Reproduce every record below word for word and include no pictures.

==== Extracted information

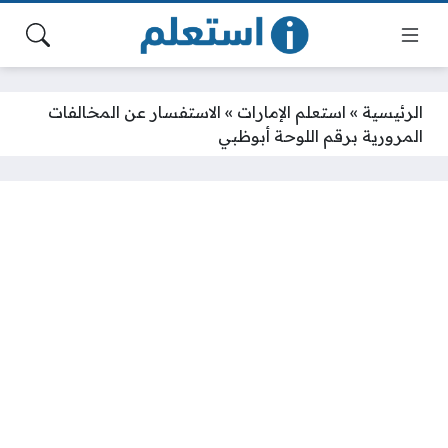
الرئيسية
»
استعلم الإمارات
»
الاستفسار عن المخالفات
المرورية برقم اللوحة أبوظبي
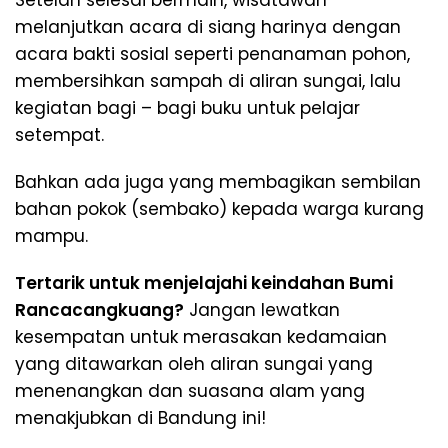
melanjutkan acara di siang harinya dengan
acara bakti sosial seperti penanaman pohon,
membersihkan sampah di aliran sungai, lalu
kegiatan bagi – bagi buku untuk pelajar
setempat.
Bahkan ada juga yang membagikan sembilan
bahan pokok (sembako) kepada warga kurang
mampu.
Tertarik untuk menjelajahi keindahan Bumi
Rancacangkuang?
Jangan lewatkan
kesempatan untuk merasakan kedamaian
yang ditawarkan oleh aliran sungai yang
menenangkan dan suasana alam yang
menakjubkan di Bandung ini!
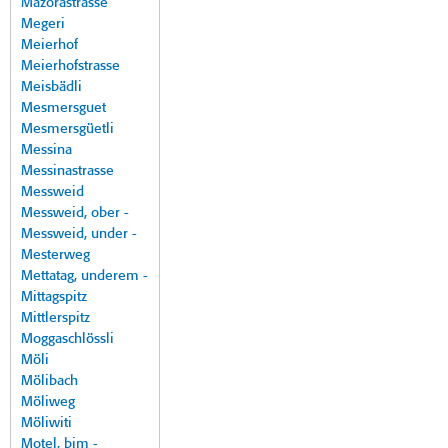
Mazorastrasse
Megeri
Meierhof
Meierhofstrasse
Meisbädli
Mesmersguet
Mesmersgüetli
Messina
Messinastrasse
Messweid
Messweid, ober -
Messweid, under -
Mesterweg
Mettatag, underem -
Mittagspitz
Mittlerspitz
Moggaschlössli
Möli
Mölibach
Möliweg
Möliwiti
Motel, bim -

========

_Response_.
الرئيسية
»
استعلم الإمارات
»
الاستفسار عن المخالفات
المرورية برقم اللوحة أبوظبي
melanjutkan acara di siang harinya dengan
acara bakti sosial seperti penanaman pohon,
membersihkan sampah di aliran sungai, lalu
kegiatan bagi – bagi buku untuk pelajar
setempat.
Bahkan ada juga yang membagikan sembilan
bahan pokok (sembako) kepada warga kurang
mampu.
Tertarik untuk menjelajahi keindahan Bumi
Rancacangkuang?
Jangan lewatkan
kesempatan untuk merasakan kedamaian
yang ditawarkan oleh aliran sungai yang
menenangkan dan suasana alam yang
menakjubkan di Bandung ini!
Mazorastrasse
Megeri
Meierhof
Meierhofstrasse
Meisbädli
Mesmersguet
Mesmersgüetli
Messina
Messinastrasse
Messweid
Messweid, ober -
Messweid, under -
Mesterweg
Mettatag, underem -
Mittagspitz
Mittlerspitz
Moggaschlössli
Möli
Mölibach
Möliweg
Möliwiti
Motel, bim -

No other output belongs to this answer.